Guest Blog: Redefining Fatherhood – From Accepting a New Normal to Architecting Awesome
By Sean Spiesz
Let me start with this: I didn’t sign up to write a Father’s Day blog post. I signed up to go to the hardware store, build stuff, and tell corny jokes.
But here I am, because fatherhood got redefined for me back in August 2007.
The Day the Definition Changed
We were expecting our third child. Two boys already at home, a cake in the fridge for my birthday, and the sense that life was full and solid.
Lucas arrived after a very short labor, and everything felt familiar. Until it didn’t.
I remember Geralyn asking me if I thought our baby had Down syndrome. I remember saying, “No, what do you mean?” Because sometimes men need a second longer to catch up to reality.
A doctor came in, listed some “markers,” and said he believed Lucas had Down syndrome. I don’t remember all the words. I remember the feeling.
And I remember, more than anything, just wanting to make it alright.
From Shock to Strategy (aka: The Dad Way)
So I did what I know. I fixed. Or, tried to.
Because when you’re a dad, especially the kind that mows lawns diagonally, has a label maker, and calibrates a level before hanging a photo, you go into fixer mode.
Problem?
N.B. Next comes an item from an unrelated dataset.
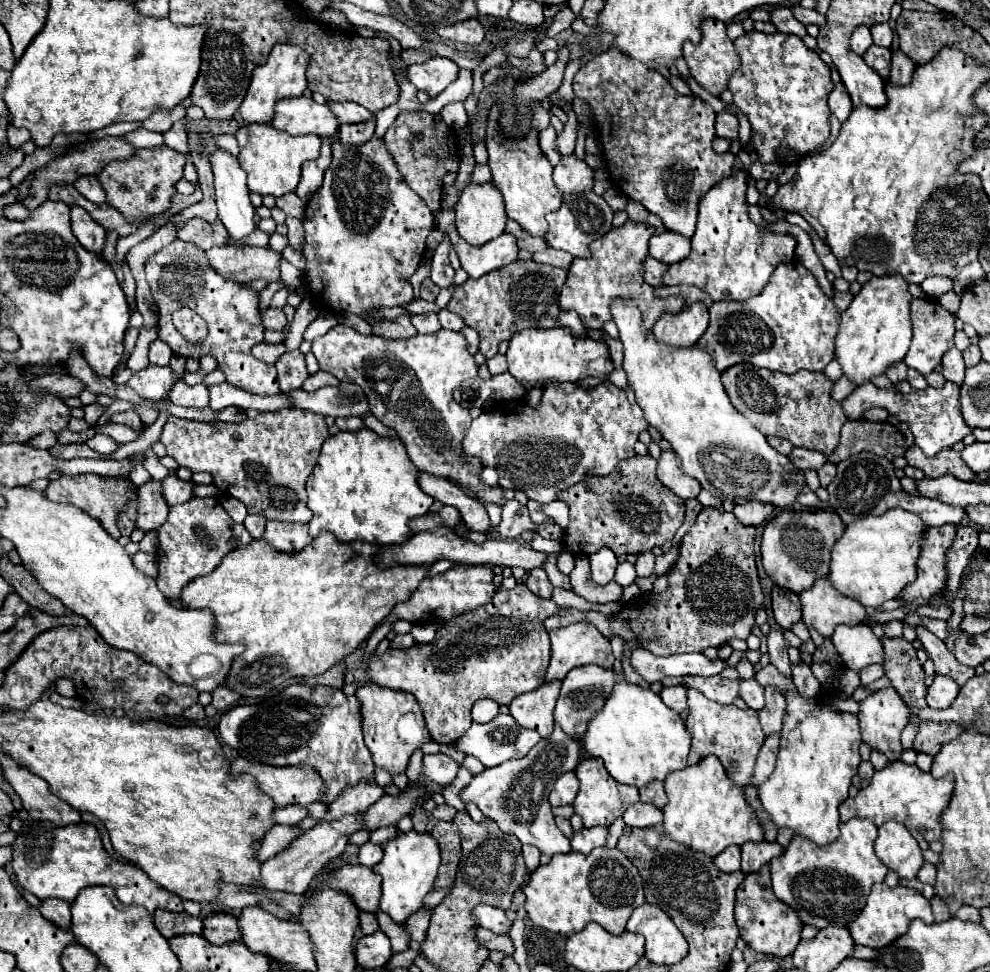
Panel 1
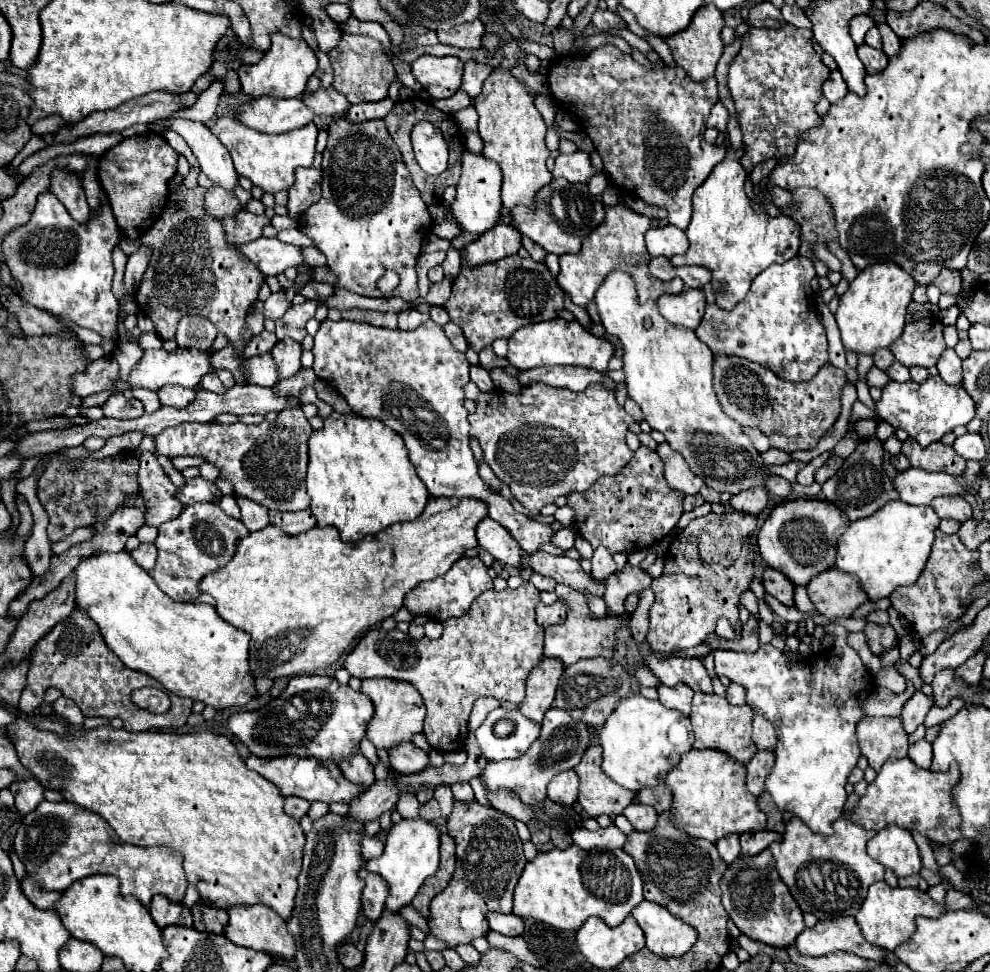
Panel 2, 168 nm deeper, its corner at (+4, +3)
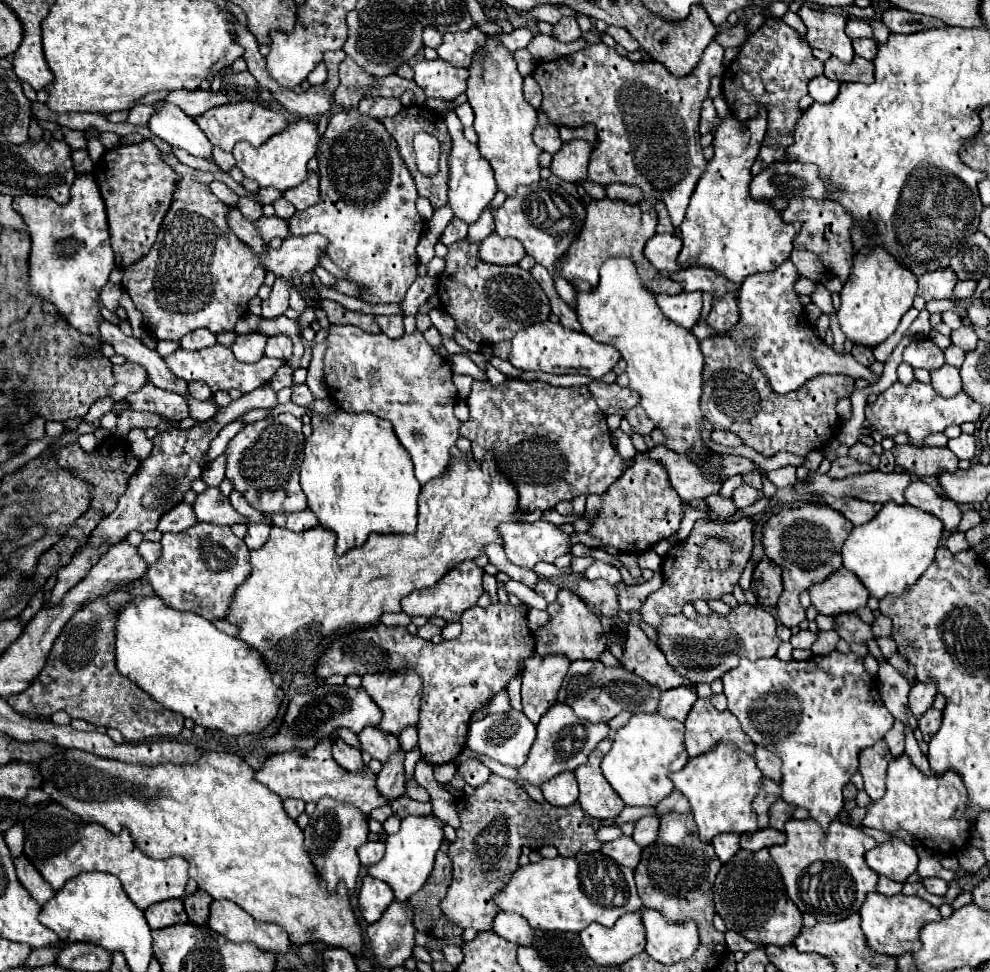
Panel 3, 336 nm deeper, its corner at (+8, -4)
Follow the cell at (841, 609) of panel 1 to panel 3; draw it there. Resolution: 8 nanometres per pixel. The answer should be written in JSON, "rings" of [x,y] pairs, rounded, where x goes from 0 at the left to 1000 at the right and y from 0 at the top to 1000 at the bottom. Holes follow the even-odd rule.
{"rings":[[[846,585],[834,598],[818,604],[820,622],[830,633],[848,633],[863,631],[867,624],[873,624],[877,618],[877,606],[861,592],[857,585]]]}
Solve it.
Challenge? Rise to it.
New diagnosis? Fine.
But here’s the truth:
Some of this stuff you can’t fix. Sometimes you can’t even sort out what it is you think you should fix.
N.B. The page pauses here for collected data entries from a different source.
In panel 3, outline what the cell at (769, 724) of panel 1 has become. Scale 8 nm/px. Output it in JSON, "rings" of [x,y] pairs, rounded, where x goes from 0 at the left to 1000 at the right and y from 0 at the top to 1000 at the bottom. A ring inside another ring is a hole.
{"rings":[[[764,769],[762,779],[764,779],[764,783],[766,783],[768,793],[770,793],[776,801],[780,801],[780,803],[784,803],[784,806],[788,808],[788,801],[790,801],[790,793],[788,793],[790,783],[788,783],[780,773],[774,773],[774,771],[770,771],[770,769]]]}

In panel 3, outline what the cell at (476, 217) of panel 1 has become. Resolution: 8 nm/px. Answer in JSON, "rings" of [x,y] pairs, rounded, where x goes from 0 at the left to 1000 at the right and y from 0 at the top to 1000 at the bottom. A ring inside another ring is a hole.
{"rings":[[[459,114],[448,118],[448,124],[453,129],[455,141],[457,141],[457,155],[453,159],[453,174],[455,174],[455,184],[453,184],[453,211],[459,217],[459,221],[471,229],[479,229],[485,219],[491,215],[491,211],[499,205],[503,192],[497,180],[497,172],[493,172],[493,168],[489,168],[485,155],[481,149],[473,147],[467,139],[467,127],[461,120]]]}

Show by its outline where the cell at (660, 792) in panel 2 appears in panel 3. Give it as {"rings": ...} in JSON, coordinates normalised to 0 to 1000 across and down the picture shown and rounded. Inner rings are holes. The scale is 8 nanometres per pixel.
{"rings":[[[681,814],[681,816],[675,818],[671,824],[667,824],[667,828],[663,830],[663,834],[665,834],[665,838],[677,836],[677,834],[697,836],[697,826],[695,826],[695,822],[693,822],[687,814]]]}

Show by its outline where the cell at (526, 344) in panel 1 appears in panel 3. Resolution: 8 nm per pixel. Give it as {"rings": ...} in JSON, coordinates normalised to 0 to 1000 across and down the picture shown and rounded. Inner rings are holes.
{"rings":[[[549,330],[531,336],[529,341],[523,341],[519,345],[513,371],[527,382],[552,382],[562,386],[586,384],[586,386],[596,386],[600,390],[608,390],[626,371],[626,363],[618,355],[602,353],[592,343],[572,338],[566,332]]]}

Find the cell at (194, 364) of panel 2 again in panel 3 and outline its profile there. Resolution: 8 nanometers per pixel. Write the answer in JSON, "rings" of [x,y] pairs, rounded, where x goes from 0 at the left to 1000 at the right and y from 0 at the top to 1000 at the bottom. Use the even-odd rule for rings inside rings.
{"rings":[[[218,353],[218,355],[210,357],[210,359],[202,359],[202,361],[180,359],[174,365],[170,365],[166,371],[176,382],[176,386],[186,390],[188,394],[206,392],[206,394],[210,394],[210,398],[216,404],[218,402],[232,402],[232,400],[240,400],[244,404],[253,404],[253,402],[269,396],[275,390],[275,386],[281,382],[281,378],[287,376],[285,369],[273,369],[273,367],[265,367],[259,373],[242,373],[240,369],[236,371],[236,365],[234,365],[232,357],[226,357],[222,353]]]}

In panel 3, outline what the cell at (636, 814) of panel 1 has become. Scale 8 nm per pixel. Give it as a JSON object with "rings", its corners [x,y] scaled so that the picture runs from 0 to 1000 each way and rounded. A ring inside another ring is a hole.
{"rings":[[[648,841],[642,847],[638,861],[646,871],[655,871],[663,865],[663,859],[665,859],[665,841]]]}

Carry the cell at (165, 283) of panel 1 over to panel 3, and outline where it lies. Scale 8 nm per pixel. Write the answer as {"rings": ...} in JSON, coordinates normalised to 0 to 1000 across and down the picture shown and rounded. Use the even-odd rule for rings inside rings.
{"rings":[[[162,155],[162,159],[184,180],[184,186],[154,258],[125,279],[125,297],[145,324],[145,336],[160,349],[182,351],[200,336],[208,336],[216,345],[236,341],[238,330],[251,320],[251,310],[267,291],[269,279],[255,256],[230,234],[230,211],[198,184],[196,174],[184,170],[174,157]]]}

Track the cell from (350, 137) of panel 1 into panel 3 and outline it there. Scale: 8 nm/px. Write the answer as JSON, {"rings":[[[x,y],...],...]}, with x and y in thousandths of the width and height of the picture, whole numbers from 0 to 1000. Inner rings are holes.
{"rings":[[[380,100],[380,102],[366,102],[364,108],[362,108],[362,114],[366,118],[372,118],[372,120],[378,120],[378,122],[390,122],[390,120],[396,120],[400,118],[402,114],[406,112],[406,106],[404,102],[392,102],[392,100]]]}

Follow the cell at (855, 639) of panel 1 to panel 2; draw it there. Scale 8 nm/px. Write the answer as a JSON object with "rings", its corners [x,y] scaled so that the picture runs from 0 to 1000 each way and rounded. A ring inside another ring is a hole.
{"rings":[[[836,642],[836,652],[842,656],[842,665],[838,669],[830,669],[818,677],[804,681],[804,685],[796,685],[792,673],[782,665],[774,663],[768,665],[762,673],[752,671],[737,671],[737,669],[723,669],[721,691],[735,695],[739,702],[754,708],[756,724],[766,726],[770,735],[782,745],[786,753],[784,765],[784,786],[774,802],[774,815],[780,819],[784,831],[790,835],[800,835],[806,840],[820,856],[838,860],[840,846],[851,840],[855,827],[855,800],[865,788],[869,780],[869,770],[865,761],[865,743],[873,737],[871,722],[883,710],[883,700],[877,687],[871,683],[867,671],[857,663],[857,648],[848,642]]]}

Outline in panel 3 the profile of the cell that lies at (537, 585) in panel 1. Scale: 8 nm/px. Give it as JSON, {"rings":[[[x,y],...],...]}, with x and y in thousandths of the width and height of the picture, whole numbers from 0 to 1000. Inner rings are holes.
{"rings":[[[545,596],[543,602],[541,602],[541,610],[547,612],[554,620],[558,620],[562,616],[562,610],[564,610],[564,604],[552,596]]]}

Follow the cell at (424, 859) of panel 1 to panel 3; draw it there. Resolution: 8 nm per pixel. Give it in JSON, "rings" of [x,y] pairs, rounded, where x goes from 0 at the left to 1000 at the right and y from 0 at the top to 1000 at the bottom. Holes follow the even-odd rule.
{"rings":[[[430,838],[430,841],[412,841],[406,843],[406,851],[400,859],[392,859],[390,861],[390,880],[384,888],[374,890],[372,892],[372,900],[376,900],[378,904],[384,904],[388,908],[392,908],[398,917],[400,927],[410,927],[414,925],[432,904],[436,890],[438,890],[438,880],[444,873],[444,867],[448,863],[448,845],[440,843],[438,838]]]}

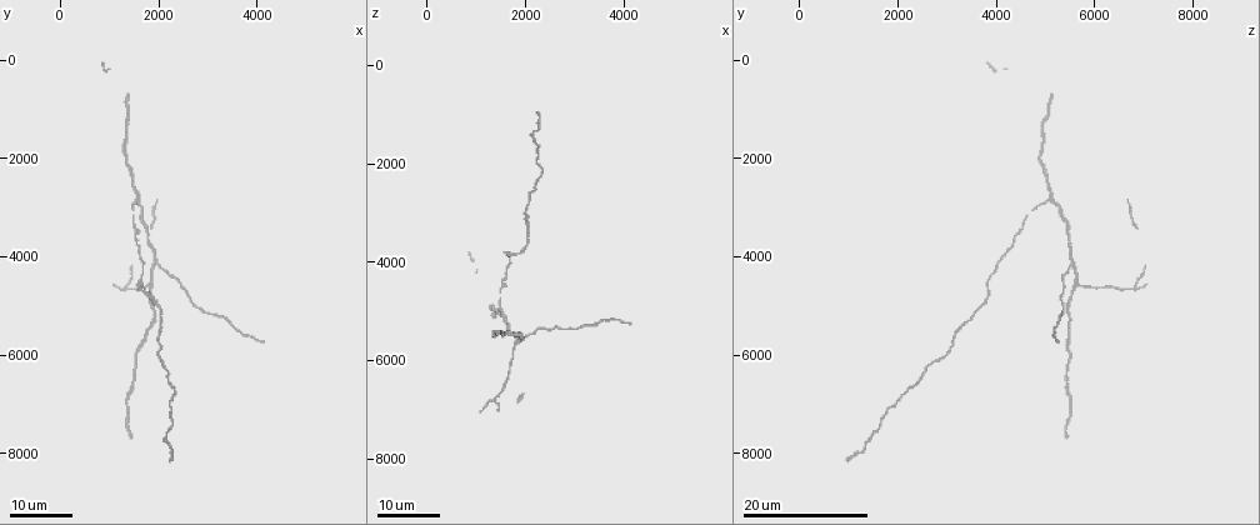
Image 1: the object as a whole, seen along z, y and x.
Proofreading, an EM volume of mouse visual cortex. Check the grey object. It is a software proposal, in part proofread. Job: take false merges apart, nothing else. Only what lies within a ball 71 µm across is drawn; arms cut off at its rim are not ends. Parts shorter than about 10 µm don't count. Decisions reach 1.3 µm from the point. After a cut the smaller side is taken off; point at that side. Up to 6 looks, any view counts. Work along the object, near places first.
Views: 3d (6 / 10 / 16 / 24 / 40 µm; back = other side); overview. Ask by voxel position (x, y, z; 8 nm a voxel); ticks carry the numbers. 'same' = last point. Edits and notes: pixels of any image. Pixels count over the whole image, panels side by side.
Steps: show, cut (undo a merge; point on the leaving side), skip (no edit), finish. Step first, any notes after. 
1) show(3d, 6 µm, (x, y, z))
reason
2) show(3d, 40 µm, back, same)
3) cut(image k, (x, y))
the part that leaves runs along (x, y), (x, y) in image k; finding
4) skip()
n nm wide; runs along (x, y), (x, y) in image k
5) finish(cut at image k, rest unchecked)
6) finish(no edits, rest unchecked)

You can’t fix how scared your partner is.
You can’t fix the fear of an unknown future.
You can’t fix what people will assume about your son or daughter.
You can’t fix the fact that life just veered into a territory with no map.
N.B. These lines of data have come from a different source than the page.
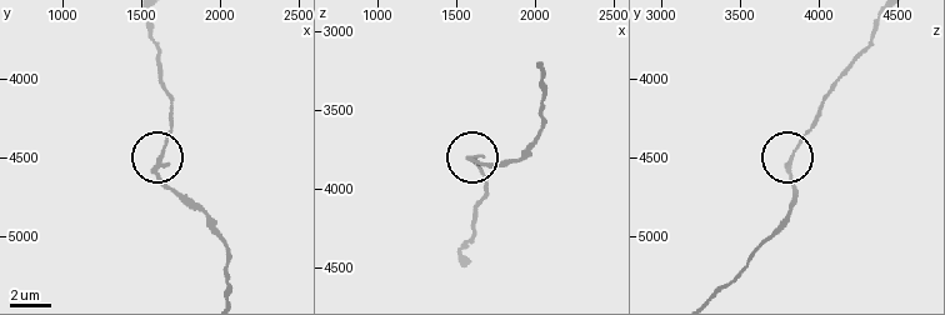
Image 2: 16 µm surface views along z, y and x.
show(3d, 10 µm, (1600, 4560, 3800))

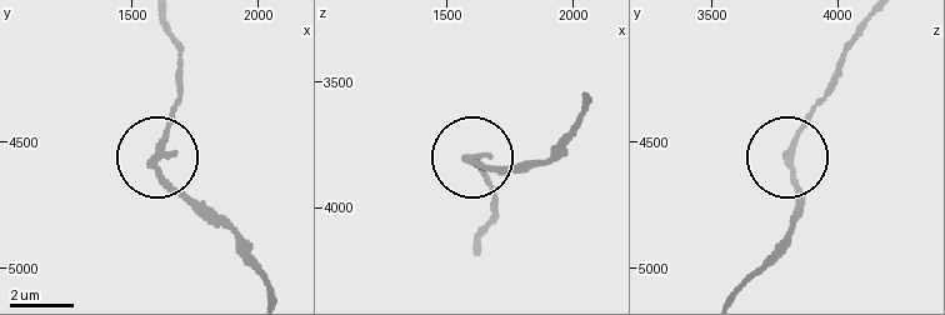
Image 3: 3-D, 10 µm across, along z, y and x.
skip()
all the same neuron

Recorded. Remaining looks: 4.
show(3d, 24 µm, (1600, 2800, 5200))
branch point

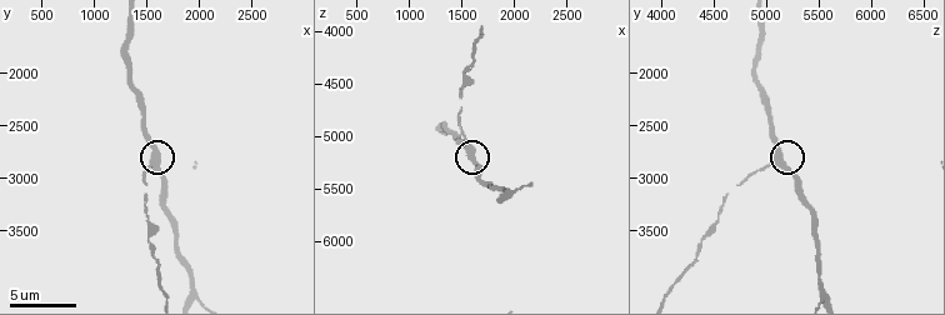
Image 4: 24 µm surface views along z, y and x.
show(3d, 6 µm, (1620, 2820, 5100))
zoom in

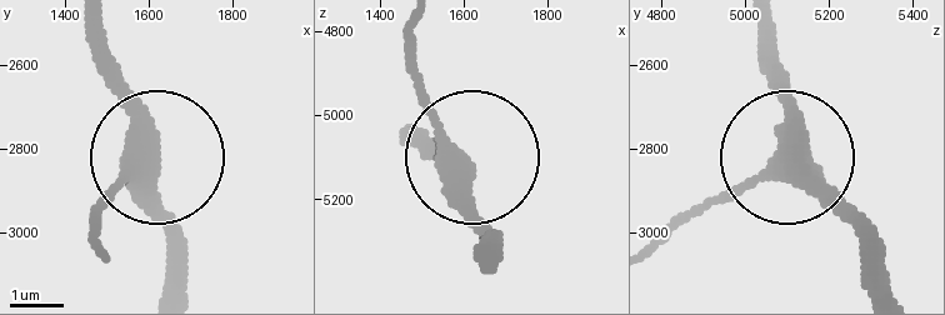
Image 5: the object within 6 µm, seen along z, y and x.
skip()
3 arms; runs along (656, 244), (786, 163), (791, 95), (764, 29) in image 5; one neuron here

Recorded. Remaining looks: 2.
show(3d, 10 µm, (1980, 4140, 5540))
arms part here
You can only show up. Again. And again.
What We Don’t Say Out Loud
If you’re like me, maybe you didn’t cry at first. Maybe you felt like you weren’t allowed to. Maybe you tried to be strong because that was the only thing you could do for your wife and family.
But there’s a version of grief that doesn’t involve tears. It looks like isolation. Like silence. Like diving into work or fixing the furnace that didn’t actually need fixing. (Ask me how I know.)
Grief doesn’t mean you don’t love your child. It just means something in your plan went way off script and we weren’t taught how to sit with that.
But let me say this as clearly as I can:
We’re allowed to feel it. We’re allowed to be scared about the future and not have the answers.
I have learned (the hard way) that when I didn’t share these things it was assumed I didn’t “get it.” The protection of “Let’s be logical,” “What is the plan?,” and “Let’s create a binder system”, came off as dismissive, apparently.
The thing was, I was afraid to admit how out of control this new path made me feel because maybe that would be the thing that destroyed it all. (I have since learned that women, especially mothers of our children, don’t want things to be fixed or solved, they just want to know we get it and will be there with them hacking away at the path to be cleared.)
And we’re definitely allowed to ask for help.
The Trap of the Fixer and the Rise of the Builder
Eventually, I realized that being a father to Lucas wasn’t going to be about fixing anything.
It was going to be about building.
Building an environment where he could grow.
Building trust with Geralyn as she created a path that looked very different from what I thought it would.
Building the kind of family where all our kids know they’re loved beyond measure and realize that Lucas’s needs aren’t any more special than the other boys’.
That’s where fatherhood got redefined for me.
Not in the hospital room.
But in the thousands of little decisions since then:
- Saying “yes” to mats shaping a track around the hallways and living spaces
- Saying “I got this” to the suggestion of building a custom set of monkey bars to bolt in the living room
- Supporting the decision to rethink everything we did as parents from the food we provided, the mindset we cultivated, and the new relationships we built.
A Word to New Dads
If you’re just starting this journey and maybe fresh from a diagnosis, neck-deep in Google tabs, or conversations about feelings at 1 AM when no one can sleep, I want to say this:
You don’t have to figure it all out right now.
And stop believing the lie that you have to have all the answers.
I’ve been told that slipping into “fix it” mode actually makes things worse. It seems sometimes just being present for the 5th lecture on neuroplasticity or the update on my son’s poop chart (while actively demonstrating concern about said poop) is all that’s required.
From One Dad to Another
I used to think fatherhood was about setting my kids up for success. Probably, I needed to examine my own view of what it meant to be successful. It isn’t the accomplishments. I now know it’s about something much deeper:
It’s about creating a life where love leads, challenges are met with courage and ferocious determination, and difference is just another piece to our amazing family.
Did I sign up for this? No.
Would I trade a second of it? Also, No. (Except maybe the poop discussions.)
So to all the dads who are on this wild and unexpected path, Happy Father’s Day! (See you in aisle 3 down at the Hardware Store!)